Rape. When a movie’s lead commits rape in the first few minutes of a picture, it had better be A Clockwork Orange.
I watched 1971’s A Fistful of Dynamite expecting nothing more than dumb fun and a bunch of stuff blowing up. I don’t think that was too much to ask. Despite being directed by Sergio Leone, it is rated PG, so figured, “I know many PG films of the 1970’s would be rated R now but, really, how offensive can this be?”
Very offensive, as it turns out. I don’t care about the multiple F-bombs, nor the great number of twitching bodies we see as people are mowed down by gunfire. Nope, what killed the experience for me, and it happens very early in the film, is the rape of a wealthy female passenger from a stagecoach Rod Steiger had highjacked.
Obviously, not Steiger the actor, but the character he plays here in brownface, as a Mexican bandit. From the way this scene plays out, I suspect there is a suggestion she had the assault coming to her. She and her fellow passengers had been insulting him all the time before the highjacking, when he was pretending to be a poor man begging for a ride.
Soon (though not soon enough for me), he and his gang attempt to rob a motorcyclist passing their way. The cyclist reveals himself to be James Coburn, who I have always found sufficiently scary enough that I would have just sent him on his way. Instead, they threaten to shoot him, but he reveals his coat is filled with sticks of dynamite. There’s also a vial of nitroglycerin he keeps suspended in a flash of whiskey around his neck.
Steiger sees this as an opportunity to raid the bank of Mesa Verde, which has been a dream of his since he was a wee bandito.

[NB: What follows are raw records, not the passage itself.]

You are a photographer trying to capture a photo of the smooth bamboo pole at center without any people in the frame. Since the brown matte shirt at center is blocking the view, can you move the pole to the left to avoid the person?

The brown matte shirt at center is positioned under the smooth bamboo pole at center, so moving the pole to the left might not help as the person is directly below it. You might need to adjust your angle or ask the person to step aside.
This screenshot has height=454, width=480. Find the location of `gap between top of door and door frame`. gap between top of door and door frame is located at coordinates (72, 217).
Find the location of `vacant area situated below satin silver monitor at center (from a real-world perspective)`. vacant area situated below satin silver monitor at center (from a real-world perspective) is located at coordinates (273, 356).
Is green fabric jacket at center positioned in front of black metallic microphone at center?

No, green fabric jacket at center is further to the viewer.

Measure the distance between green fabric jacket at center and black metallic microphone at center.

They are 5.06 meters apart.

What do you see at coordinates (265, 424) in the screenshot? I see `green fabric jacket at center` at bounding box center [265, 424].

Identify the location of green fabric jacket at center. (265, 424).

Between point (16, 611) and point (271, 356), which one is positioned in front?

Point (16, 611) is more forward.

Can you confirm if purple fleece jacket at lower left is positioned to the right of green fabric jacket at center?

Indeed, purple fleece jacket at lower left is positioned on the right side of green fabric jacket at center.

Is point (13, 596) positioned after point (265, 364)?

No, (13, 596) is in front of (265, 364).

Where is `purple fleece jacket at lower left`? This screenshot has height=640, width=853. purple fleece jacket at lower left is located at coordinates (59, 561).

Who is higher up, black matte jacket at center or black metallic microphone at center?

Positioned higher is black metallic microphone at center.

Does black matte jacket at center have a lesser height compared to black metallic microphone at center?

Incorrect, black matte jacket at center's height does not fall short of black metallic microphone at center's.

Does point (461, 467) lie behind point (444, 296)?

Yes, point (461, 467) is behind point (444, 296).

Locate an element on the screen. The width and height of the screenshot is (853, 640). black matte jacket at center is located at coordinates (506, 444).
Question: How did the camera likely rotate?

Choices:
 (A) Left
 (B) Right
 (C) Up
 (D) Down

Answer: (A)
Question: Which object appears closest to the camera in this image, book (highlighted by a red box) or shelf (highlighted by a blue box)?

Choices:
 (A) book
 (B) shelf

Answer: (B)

A plan is formed to stage a fake revolution as a decoy. Then the bank is discovered to not have any money in it. Instead, the vaults are full of political prisoners. Not sure why the government felt the need to hold these people, when it had no hesitation in killing others.
Having inadvertently freed the prisoners, Steiger becomes a folk hero—a figurehead for a real revolution that started from a bogus one. Coburn is more committed to a political ideology, as he is a member of the IRA and a fugitive. Too bad he isn’t more committed to his Irish accent, which mysteriously appears suddenly, and which comes and goes seemingly at random. According to Ebert’s Little Movie Glossary, this condition is known as “Streep throat”.

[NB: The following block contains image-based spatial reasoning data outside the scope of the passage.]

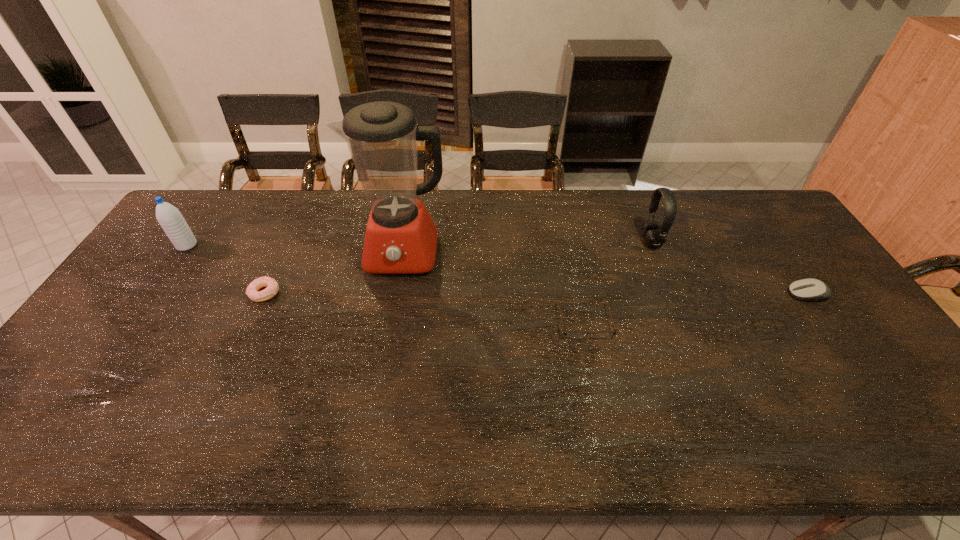
Identify the location of the tallest object. (401, 238).

Where is `blender`? This screenshot has width=960, height=540. blender is located at coordinates (401, 238).

Find the location of `headset`. headset is located at coordinates (653, 234).

Locate an element on the screen. The height and width of the screenshot is (540, 960). water bottle is located at coordinates (169, 217).

I want to click on computer equipment, so click(806, 289).

Locate an element on the screen. the rightmost object is located at coordinates (806, 289).

Identify the location of the fifth object from right to left. This screenshot has height=540, width=960. (272, 286).

The width and height of the screenshot is (960, 540). I want to click on spectacles, so click(x=571, y=334).

Image resolution: width=960 pixels, height=540 pixels. In order to click on vacant space located 0.290m on the front of the blender near the controls in this screenshot , I will do `click(385, 363)`.

Where is `vacant space situated 0.060m on the front-facing side of the fifth object from left to right`? This screenshot has height=540, width=960. vacant space situated 0.060m on the front-facing side of the fifth object from left to right is located at coordinates (623, 241).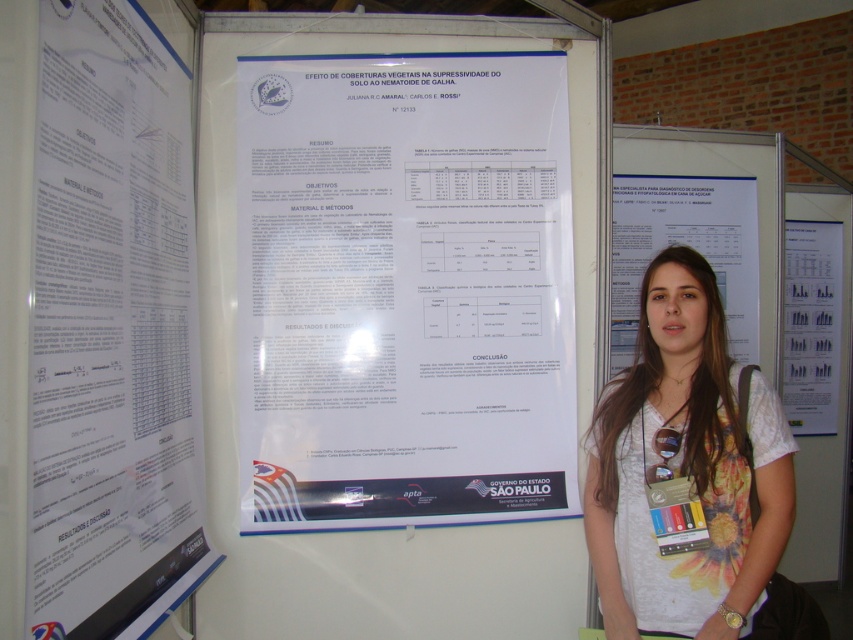
Does point (86, 60) come in front of point (624, 324)?

Yes, point (86, 60) is closer to viewer.

Based on the photo, does white paper poster at upper left appear on the right side of white paper at center?

In fact, white paper poster at upper left is to the left of white paper at center.

Locate an element on the screen. The image size is (853, 640). white paper poster at upper left is located at coordinates (112, 330).

Measure the distance between white paper poster at center and camera.

white paper poster at center is 1.76 meters away from camera.

Who is lower down, white paper poster at center or white paper at center?

white paper poster at center is lower down.

The image size is (853, 640). In order to click on white paper poster at center in this screenshot , I will do `click(404, 291)`.

At what (x,y) coordinates should I click in order to perform the action: click on white paper poster at center. Please return your answer as a coordinate pair (x, y). The height and width of the screenshot is (640, 853). Looking at the image, I should click on (404, 291).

The movie was originally released in a shorter version titled Duck, You Sucker! I wonder if that version had tighter editing and fewer scenes which I felt added nothing to the experience. Most of the scenes just drag on and on, even most of the scenes I would consider to be essential to the story. Many other scenes neither advance the plot nor did I feel they developer character or even added atmosphere. At one point, Coburn breaks a chicken’s neck and I realized I never wanted to see this actor choking the chicken. Heck, even the very first shot of the picture is ants struggling in a stream of piss coming from Steiger, and I challenge anybody to provide a reason for this to be on the screen (also, are these literally “pissants”?).

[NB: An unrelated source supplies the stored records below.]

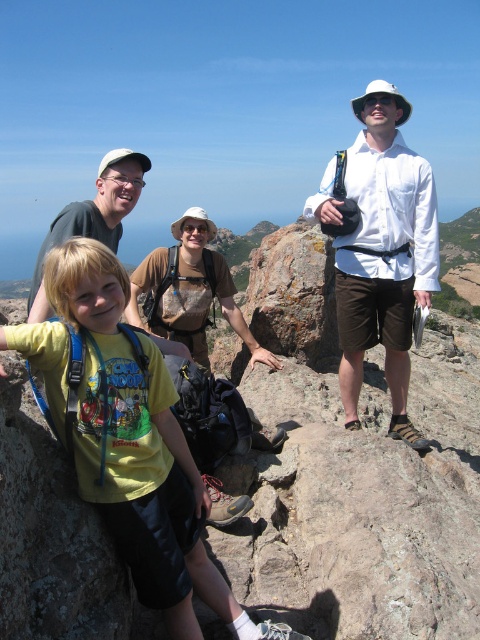
Question: Is yellow cotton shirt at center further to the viewer compared to white cotton shirt at center?

Choices:
 (A) yes
 (B) no

Answer: (B)

Question: Which of the following is the closest to the observer?

Choices:
 (A) matte green shirt at center
 (B) brown canvas backpack at center

Answer: (B)

Question: Does yellow cotton shirt at center appear on the right side of white cotton shirt at center?

Choices:
 (A) yes
 (B) no

Answer: (B)

Question: Among these points, which one is farthest from the camera?

Choices:
 (A) (399, 340)
 (B) (132, 188)
 (C) (97, 340)
 (D) (162, 332)

Answer: (D)

Question: Which is farther from the matte green shirt at center?

Choices:
 (A) brown canvas backpack at center
 (B) yellow cotton shirt at center
 (C) white cotton shirt at center

Answer: (C)

Question: From the image, what is the correct spatial relationship of white cotton shirt at center in relation to brown canvas backpack at center?

Choices:
 (A) below
 (B) above

Answer: (B)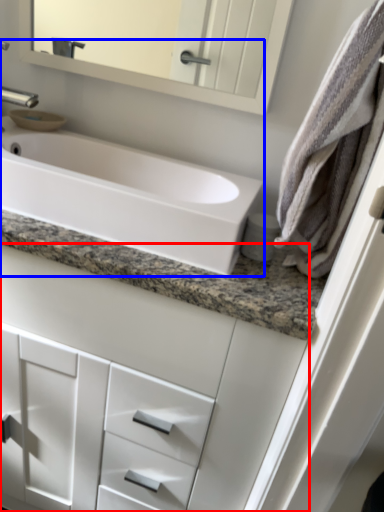
Question: Which object is further to the camera taking this photo, bathroom cabinet (highlighted by a red box) or sink (highlighted by a blue box)?

Choices:
 (A) bathroom cabinet
 (B) sink

Answer: (B)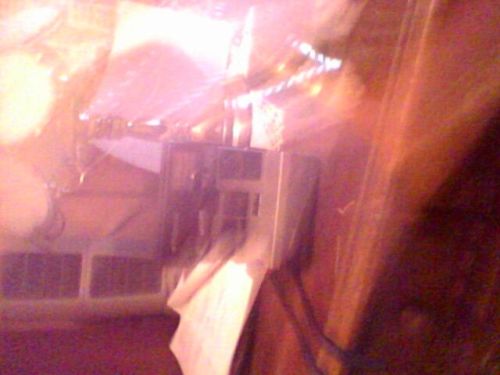
Where is `curtain`? Image resolution: width=500 pixels, height=375 pixels. curtain is located at coordinates (359, 287).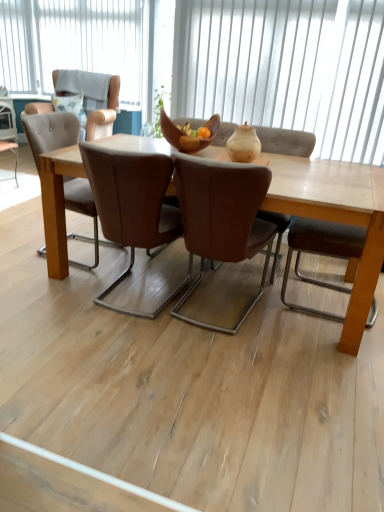
Question: From a real-world perspective, is white vertical blinds at upper center, the second window positioned from the top, on top of wooden bowl at center?

Choices:
 (A) no
 (B) yes

Answer: (B)

Question: Is white vertical blinds at upper center, which appears as the first window when viewed from the right, behind wooden bowl at center?

Choices:
 (A) yes
 (B) no

Answer: (A)

Question: Can you confirm if white vertical blinds at upper center, which appears as the first window when viewed from the right, is smaller than wooden bowl at center?

Choices:
 (A) yes
 (B) no

Answer: (B)

Question: Is white vertical blinds at upper center, the 2th window positioned from the back, thinner than wooden bowl at center?

Choices:
 (A) yes
 (B) no

Answer: (A)

Question: Is white vertical blinds at upper center, the second window positioned from the top, wider than wooden bowl at center?

Choices:
 (A) yes
 (B) no

Answer: (B)

Question: Would you say light brown leather armchair at upper left is to the left or to the right of white vertical blinds at upper center, which is the 1th window from bottom to top, in the picture?

Choices:
 (A) left
 (B) right

Answer: (A)

Question: From their relative heights in the image, would you say light brown leather armchair at upper left is taller or shorter than white vertical blinds at upper center, the second window positioned from the top?

Choices:
 (A) short
 (B) tall

Answer: (A)

Question: From a real-world perspective, is light brown leather armchair at upper left above or below white vertical blinds at upper center, which is the 1th window from bottom to top?

Choices:
 (A) above
 (B) below

Answer: (B)

Question: Considering the positions of light brown leather armchair at upper left and white vertical blinds at upper center, which appears as the first window when viewed from the right, in the image, is light brown leather armchair at upper left wider or thinner than white vertical blinds at upper center, which appears as the first window when viewed from the right,?

Choices:
 (A) wide
 (B) thin

Answer: (A)

Question: Is point (208, 112) positioned closer to the camera than point (57, 61)?

Choices:
 (A) closer
 (B) farther

Answer: (A)

Question: From a real-world perspective, is white vertical blinds at upper center, the 2th window positioned from the back, above or below white vertical blinds at upper center, placed as the second window when sorted from bottom to top?

Choices:
 (A) above
 (B) below

Answer: (B)

Question: Choose the correct answer: Is white vertical blinds at upper center, arranged as the second window when viewed from the left, inside white vertical blinds at upper center, the 1th window from the top, or outside it?

Choices:
 (A) outside
 (B) inside

Answer: (A)

Question: In the image, is white vertical blinds at upper center, which appears as the 1th window when viewed from the front, positioned in front of or behind white vertical blinds at upper center, which ranks as the second window in front-to-back order?

Choices:
 (A) front
 (B) behind

Answer: (A)

Question: From the image's perspective, is brown leather chair at center, which is counted as the 1th chair, starting from the right, located above or below white vertical blinds at upper center, which appears as the first window when viewed from the right?

Choices:
 (A) above
 (B) below

Answer: (B)

Question: In terms of height, does brown leather chair at center, which is the 2th chair in left-to-right order, look taller or shorter compared to white vertical blinds at upper center, arranged as the second window when viewed from the left?

Choices:
 (A) short
 (B) tall

Answer: (A)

Lastly, there’s the soundtrack, by the justly legendary composer Ennio Morricone. But everybody has their off days, and this is one of his. Admittedly, some pieces used here are compelling in that they are oddly hypnotic. Alas, other bits are ruined by a female voice repeatedly singing something that sounds like how I imagine a frog might sound if it tried to croak, “GUAC”. Unless this was a subliminal message from Guacamole merchants, I have no idea what the intention of this was, but it is annoying. At other times, the voice seems to be singing, “Sean, Sean”. I likely would enjoy the entire score on its own, but it is too often incongruous with what is on the screen, and the soundtrack should never distract from the film it accompanies.
I only skimmed a few reviews before buying this blu-ray of A Fistful of Dynamite, and they were absolutely glowing. After watching the film, I went back and read the full reviews. I was shocked by how drastically different my feelings about it were from seemingly everybody else’s. What can I say? I can form my own opinions and, while they may change over time, I have the courage to stand by them. So I have no problems saying I hated this movie.